La mozione dell'Unione
è espressione imperialistica di nuovo colonialismo

Aldo Bernardini

Non ci si sofferma sul carattere anticostituzionale per l’Italia e anti-Carta ONU delle attuali azioni militari (Enduring Freedom e ISAF) anche sotto l’aspetto dell’impegno della NATO.

Tale impegno fuori area e non per la difesa in senso proprio degli Stati membri urta frontalmente contro l’art. 11 Cost., (senza possibilità di richiamo all’ ultima parte di questo, appunto per contrasto con i dati fondamentali dell’Alleanza atlantica originaria) sotto il profilo della trasformazione da alleanza difensiva a offensiva e contro l’art. 80 Cost. perché le modifiche di natura e di area non sono state autorizzate dal Parlamento italiano.

La mozione dell’Unione non può essere votata.Tutta la sua seconda parte è espressione diretta di nuovo colonialismo.

Si ricordano alcune norme fondamentali del sistema delle Nazioni Unite, corrispondenti a principi generali del diritto internazionale: uguale sovranità degli Stati; autodeterminazione dei popoli nel senso stretto del superamento del dominio coloniale e dell’occupazione straniera, con il conseguente divieto del colonialismo; non ingerenza negli affari interni degli Stati; indipendenza politica di questi e dunque “neutralità” rispetto ai regimi politici e sociali interni. Basta ricordare che la Carta ONU ebbe a promotori Churchill, Roosevelt e Stalin per comprovare ciò.

Non esiste nessun principio internazionale che prescriva agli Stati un dato sistema (ad es., la democrazia di stampo occidentale) ed anzi esiste il divieto di mutamento di regime interno operato o tentato dall’esterno. L’art. 78 della Carta ONU recita formalmente: “Il regime di amministrazione fiduciaria non si applicherà ai territori che siano divenuti Membri delle Nazioni Unite, dovendo le relazioni tra questi essere fondate sul rispetto del principio della sovrana uguaglianza”. Il richiamo espresso a questo fondamentale principio indica che l’art. 78 ribadisce un dettato fondamentale applicabile al di là dell’istituto dell’amministrazione fiduciaria, tale da escludere qualunque tipo di amministrazione internazionale su Stati sovrani.

La seconda parte della mozione dell’Unione fa perno su una concezione aberrante (pur se corrente), che entra in urto frontale con i principi sopra enunciati e costituisce espressione di ideologia imperialistica nella forma di rinnovato colonialismo.

Si parla, nella mozione, di finalizzazione delle missioni militari “alle esigenze di sicurezza, controllo del territorio, tutela dei diritti umani, promozione della democrazia, stabilizzazione per favorire processi di costruzione delle istituzioni statali e locali”. Si tratta dunque dell’esportazione della democrazia (di tipo occidentale) che sostituisce, nella giustificazione del dominio su altri popoli e in definitiva sulle loro risorse naturali, alla propagazione della fede cristiana e all’espansione del progresso (capitalistico) e della civiltà (occidentale) il nuovo – a parole – “valore” del sistema democratico e dei c.d. diritti dell’uomo di stampo individualistico, che altre civiltà e culture non accettano in quanto tali.

******

▶ [ESERCIZIO ASSEGNATO A]:
Raccogli tutte le righe che contengono la stringa "pose", rispettando maiuscole e minuscole.
Il brano e le righe hanno origini diverse.

▶ [MATERIALE]:

******

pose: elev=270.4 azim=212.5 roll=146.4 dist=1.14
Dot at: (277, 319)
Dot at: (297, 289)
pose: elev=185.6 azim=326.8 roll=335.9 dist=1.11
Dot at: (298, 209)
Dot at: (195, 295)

******

▶ [ESERCIZIO ASSEGNATO B]:
Nel brano sulla mozione dell'Unione, chi sono indicati come promotori della Carta ONU?

▶ [RISULTATO ESERCIZIO A]:
pose: elev=270.4 azim=212.5 roll=146.4 dist=1.14
pose: elev=185.6 azim=326.8 roll=335.9 dist=1.11

▶ [RISULTATO ESERCIZIO B]:
Churchill, Roosevelt e Stalin.